Les Echos reviews that for the primary six months of 2024, the price of French staff taking sick depart elevated by 8.5% in comparison with 2023.
France’s nationwide medical health insurance, la Caisse nationale d’assurance-maladie (CNAM), predicted a €17 billion spending plan in 2024, however that determine has nearly been spent. Stoppages for greater than three months have risen by 9.5%, and sick depart attributable to work accidents is up by 11.3%. Shorter durations of sick depart usually are not as excessive however nonetheless make up nearly half of the entire quantity–is France quick turning into the sick man of Europe?
Apparently, inflation and demographics don’t totally clarify the story. France has an ageing workforce that will get bigger each day, however between 2019 and 2023, this solely accounted for 19% of day by day sick depart figures. It prices to maintain folks off work so inflation additionally has a huge impact, accounting for round 39% of the rise in value since 2019.
So, we will do the mathematics and inflation and demographics can’t clarify the remaining 42% of prices. Persons are occurring sick depart, and extra are staying on sick depart for longer. Thomas Fatôme informed Les Echos, common director of CNAM, that it might be that extra folks have power illness or that persons are profiting from the system.
Because the pandemic, it’s also true that psychological well being issues have risen alarmingly, notably within the 18-24 yr previous age group the place Le Monde reviews that one in 5 younger French folks has a depressive dysfunction.
In France, when somebody is on sick depart, nationwide medical health insurance kicks in on day 4 and pays 50% of their wage, assuming their wage is at most 1.8 instances the minimal wage.
The French authorities is closely within the crimson. Le Monde reviews that the nation’s debt reached a document €3.228 trillion, 112% of GDP when the EU units a most of 60%. Out of its European counterparts, solely Greece and Italy have the next debt-to-GDP ratio.
When Barnier delivers his draft finances this week, he must discover a option to save €40 billion. Phrase is that he’s planning to decrease this ceiling from 1.8 to 1.4 instances the minimal wage, a plan that might save the federal government as much as €600 million.
What would seemingly occur, although, is that employers could be compelled to make up the shortfall at present supplied by social safety or insurance coverage corporations. In the end, this would possibly result in employers campaigning for an entire overhaul of the system in an try and fight the rising problems with absenteeism.
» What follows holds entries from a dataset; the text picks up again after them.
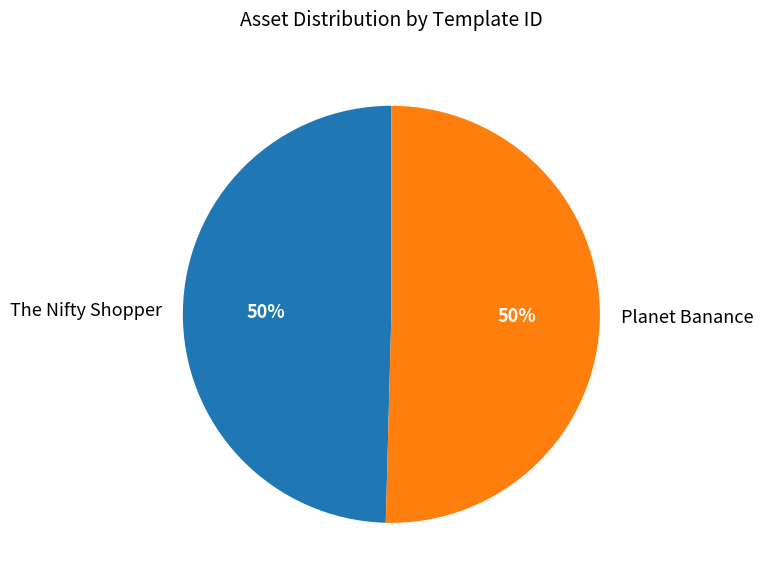

Do The Nifty Shopper and Planet Banance together represent more than half of the pie?

Yes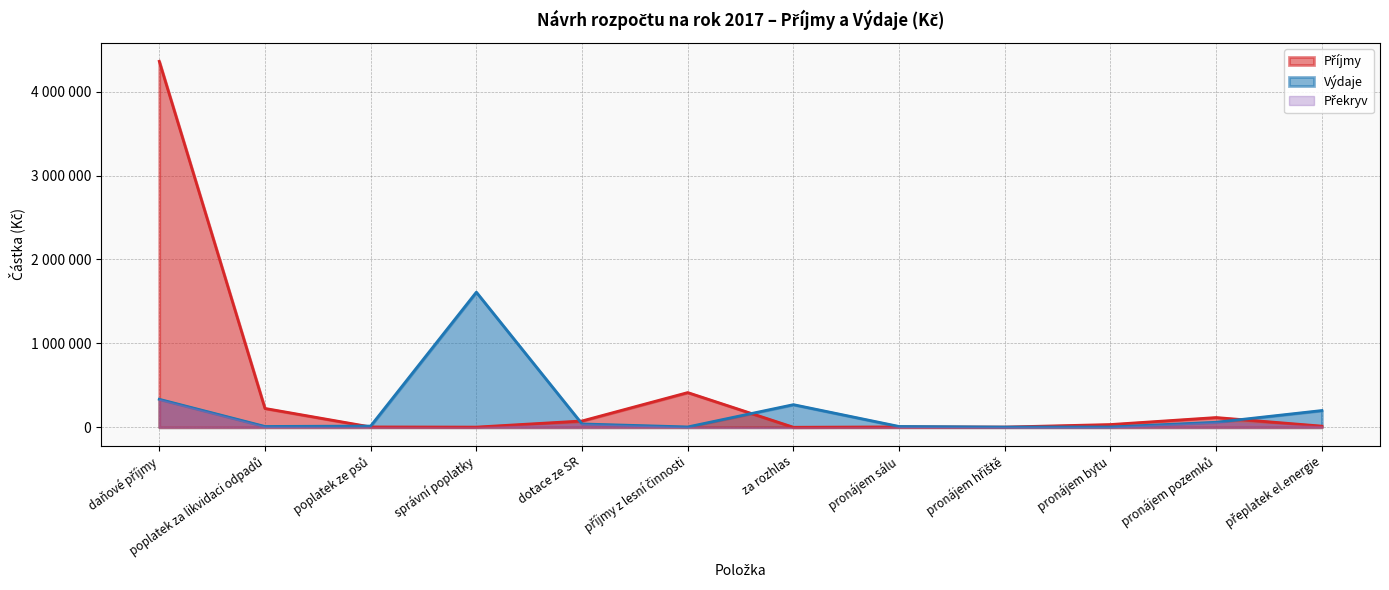

Between pronájem pozemků and poplatek ze psů, which is larger?

pronájem pozemků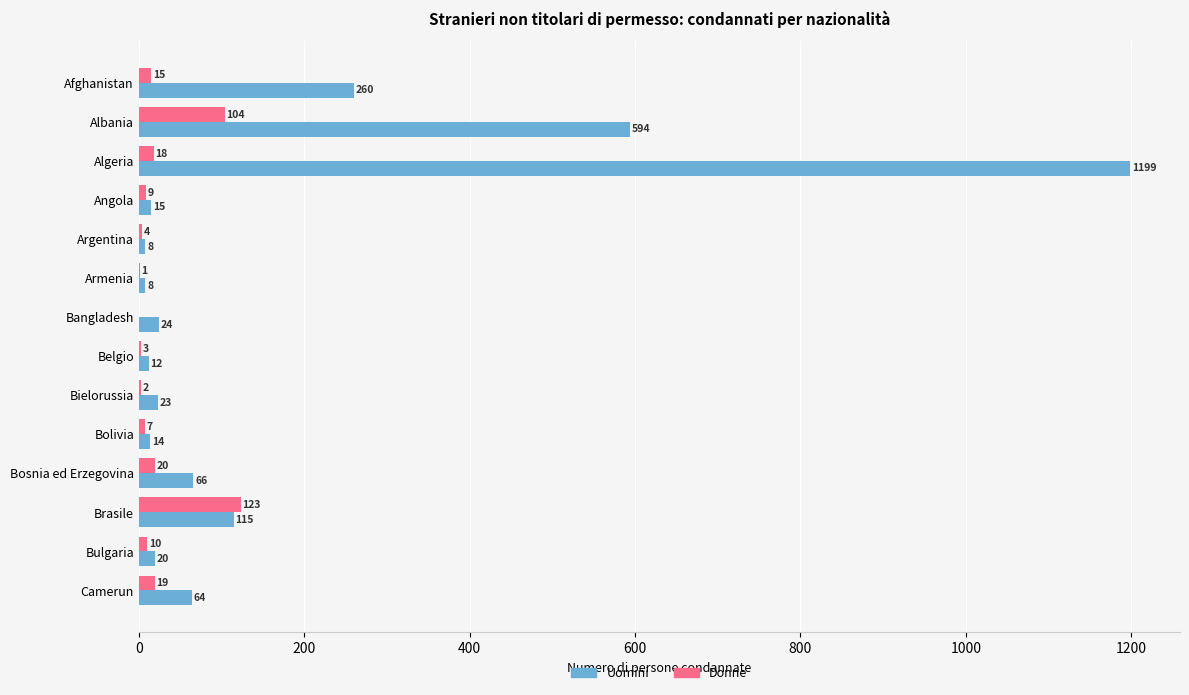

Which category has the highest value across all series?

Algeria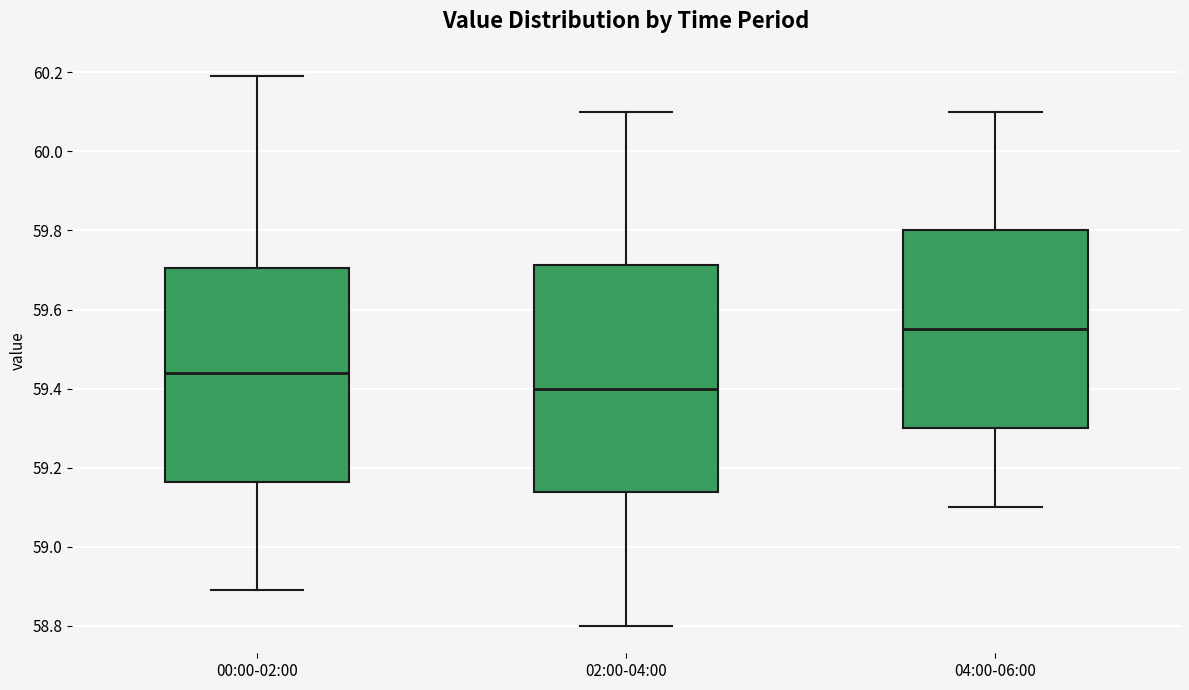

Where is the upper edge of the box for 00:00-02:00 on the y-axis? The values are not printed on the chart, so give them approximately, as read against the axis.

59.70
Employers might argue that it’s fairer for funds to kick in later in order that staff could be much less more likely to determine to take days off. Some wish to see the system pushed additional and make the social safety advantages kick in on day seven as an alternative of day three; this could save as much as €950 million. Neither of those methods although, would move simply by the courts with out a battle from workers and unions nationwide.
Within the meantime, the federal government will seemingly crack down on the individuals who have been off work for greater than 18 months (round 30-40,000 folks) and examine the 7,000 docs prescribing this type of long-term sick depart.